# Prompt
Where a picture appears, leave it out, and transcribe all the lines below exactly.

# Data records
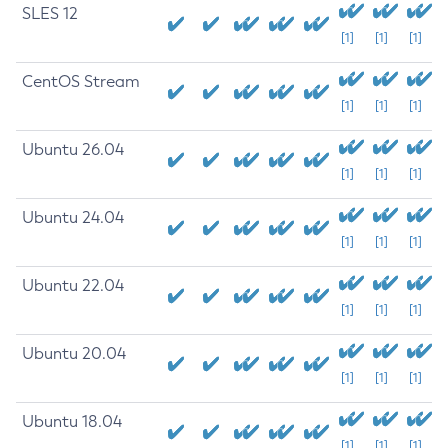
SLES 12
[1]
[1]
[1]
CentOS Stream
[1]
[1]
[1]
Ubuntu 26.04
[1]
[1]
[1]
Ubuntu 24.04
[1]
[1]
[1]
Ubuntu 22.04
[1]
[1]
[1]
Ubuntu 20.04
[1]
[1]
[1]
Ubuntu 18.04
[1]
[1]
[1]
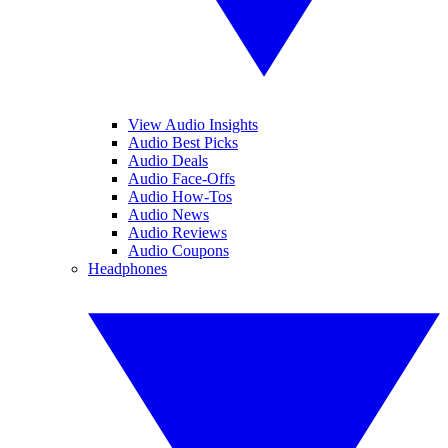
View Audio Insights
Audio Best Picks
Audio Deals
Audio Face-Offs
Audio How-Tos
Audio News
Audio Reviews
Audio Coupons
Headphones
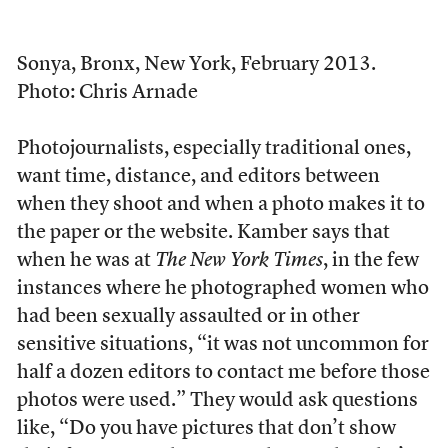
Sonya, Bronx, New York, February 2013.
Photo: Chris Arnade
Photojournalists, especially traditional ones,
want time, distance, and editors between
when they shoot and when a photo makes it to
the paper or the website. Kamber says that
when he was at
The
New York Times
, in the few
instances where he photographed women who
had been sexually assaulted or in other
sensitive situations, “it was not uncommon for
half a dozen editors to contact me before those
photos were used.” They would ask questions
like, “Do you have pictures that don’t show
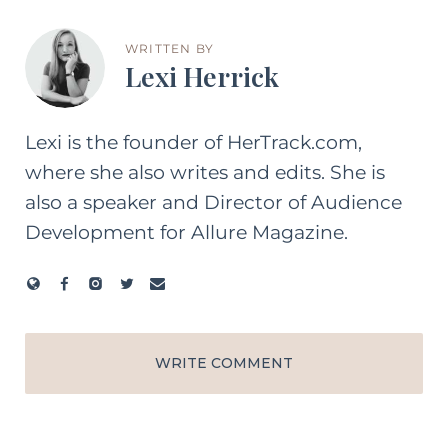
WRITTEN BY
Lexi Herrick
Lexi is the founder of HerTrack.com,
where she also writes and edits. She is
also a speaker and Director of Audience
Development for Allure Magazine.
WRITE COMMENT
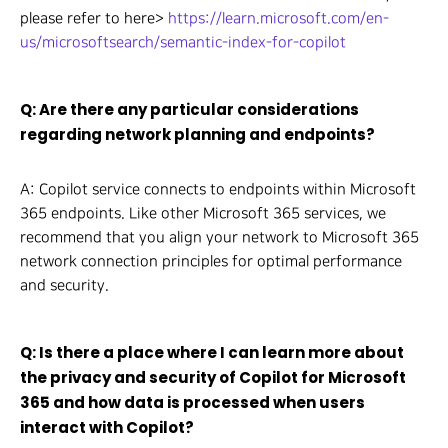
please refer to here>
https://learn.microsoft.com/en-
us/microsoftsearch/semantic-index-for-copilot
Q: Are there any particular considerations
regarding network planning and endpoints?
A: Copilot service connects to endpoints within Microsoft
365 endpoints. Like other Microsoft 365 services, we
recommend that you align your network to Microsoft 365
network connection principles for optimal performance
and security.
Q: Is there a place where I can learn more about
the privacy and security of Copilot for Microsoft
365 and how data is processed when users
interact with Copilot?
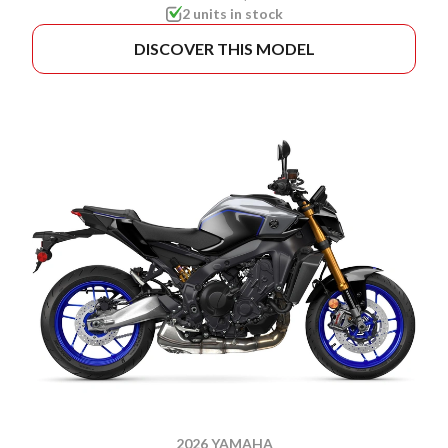
2 units in stock
DISCOVER THIS MODEL
2026 YAMAHA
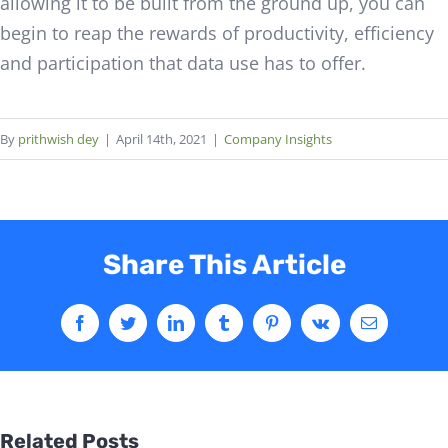
allowing it to be built from the ground up, you can
begin to reap the rewards of productivity, efficiency
and participation that data use has to offer.
By
prithwish dey
|
April 14th, 2021
|
Company Insights
Share This Article
Related Posts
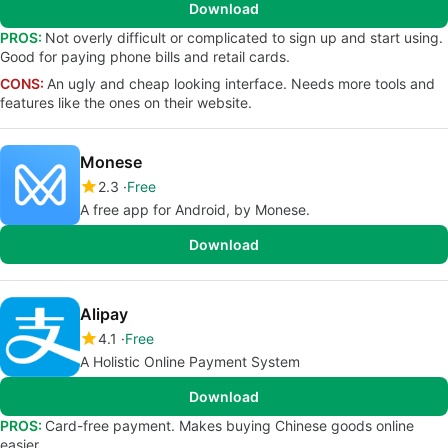
Download
PROS:
Not overly difficult or complicated to sign up and start using.
Good for paying phone bills and retail cards.
CONS:
An ugly and cheap looking interface. Needs more tools and
features like the ones on their website.
Monese
2.3
Free
A free app for Android, by Monese.
Download
Alipay
4.1
Free
A Holistic Online Payment System
Download
PROS:
Card-free payment. Makes buying Chinese goods online
easier.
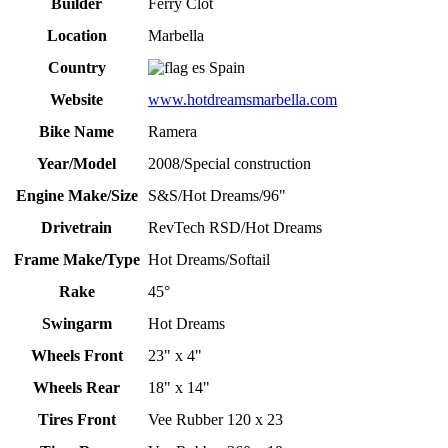
Builder
Ferry Clot
Location
Marbella
Country
Spain
Website
www.hotdreamsmarbella.com
Bike Name
Ramera
Year/Model
2008/Special construction
Engine Make/Size
S&S/Hot Dreams/96"
Drivetrain
RevTech RSD/Hot Dreams
Frame Make/Type
Hot Dreams/Softail
Rake
45°
Swingarm
Hot Dreams
Wheels Front
23" x 4"
Wheels Rear
18" x 14"
Tires Front
Vee Rubber 120 x 23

# Output of the exercise
SLES 12
[1]
[1]
[1]
CentOS Stream
[1]
[1]
[1]
Ubuntu 26.04
[1]
[1]
[1]
Ubuntu 24.04
[1]
[1]
[1]
Ubuntu 22.04
[1]
[1]
[1]
Ubuntu 20.04
[1]
[1]
[1]
Ubuntu 18.04
[1]
[1]
[1]
View Audio Insights
Audio Best Picks
Audio Deals
Audio Face-Offs
Audio How-Tos
Audio News
Audio Reviews
Audio Coupons
Headphones
Sonya, Bronx, New York, February 2013.
Photo: Chris Arnade
Photojournalists, especially traditional ones,
want time, distance, and editors between
when they shoot and when a photo makes it to
the paper or the website. Kamber says that
when he was at
The
New York Times
, in the few
instances where he photographed women who
had been sexually assaulted or in other
sensitive situations, “it was not uncommon for
half a dozen editors to contact me before those
photos were used.” They would ask questions
like, “Do you have pictures that don’t show
WRITTEN BY
Lexi Herrick
Lexi is the founder of HerTrack.com,
where she also writes and edits. She is
also a speaker and Director of Audience
Development for Allure Magazine.
WRITE COMMENT
please refer to here>
https://learn.microsoft.com/en-
us/microsoftsearch/semantic-index-for-copilot
Q: Are there any particular considerations
regarding network planning and endpoints?
A: Copilot service connects to endpoints within Microsoft
365 endpoints. Like other Microsoft 365 services, we
recommend that you align your network to Microsoft 365
network connection principles for optimal performance
and security.
Q: Is there a place where I can learn more about
the privacy and security of Copilot for Microsoft
365 and how data is processed when users
interact with Copilot?
2 units in stock
DISCOVER THIS MODEL
2026 YAMAHA
allowing it to be built from the ground up, you can
begin to reap the rewards of productivity, efficiency
and participation that data use has to offer.
By
prithwish dey
|
April 14th, 2021
|
Company Insights
Share This Article
Related Posts
Download
PROS:
Not overly difficult or complicated to sign up and start using.
Good for paying phone bills and retail cards.
CONS:
An ugly and cheap looking interface. Needs more tools and
features like the ones on their website.
Monese
2.3
Free
A free app for Android, by Monese.
Download
Alipay
4.1
Free
A Holistic Online Payment System
Download
PROS:
Card-free payment. Makes buying Chinese goods online
easier.
Builder
Ferry Clot
Location
Marbella
Country
Spain
Website
www.hotdreamsmarbella.com
Bike Name
Ramera
Year/Model
2008/Special construction
Engine Make/Size
S&S/Hot Dreams/96"
Drivetrain
RevTech RSD/Hot Dreams
Frame Make/Type
Hot Dreams/Softail
Rake
45°
Swingarm
Hot Dreams
Wheels Front
23" x 4"
Wheels Rear
18" x 14"
Tires Front
Vee Rubber 120 x 23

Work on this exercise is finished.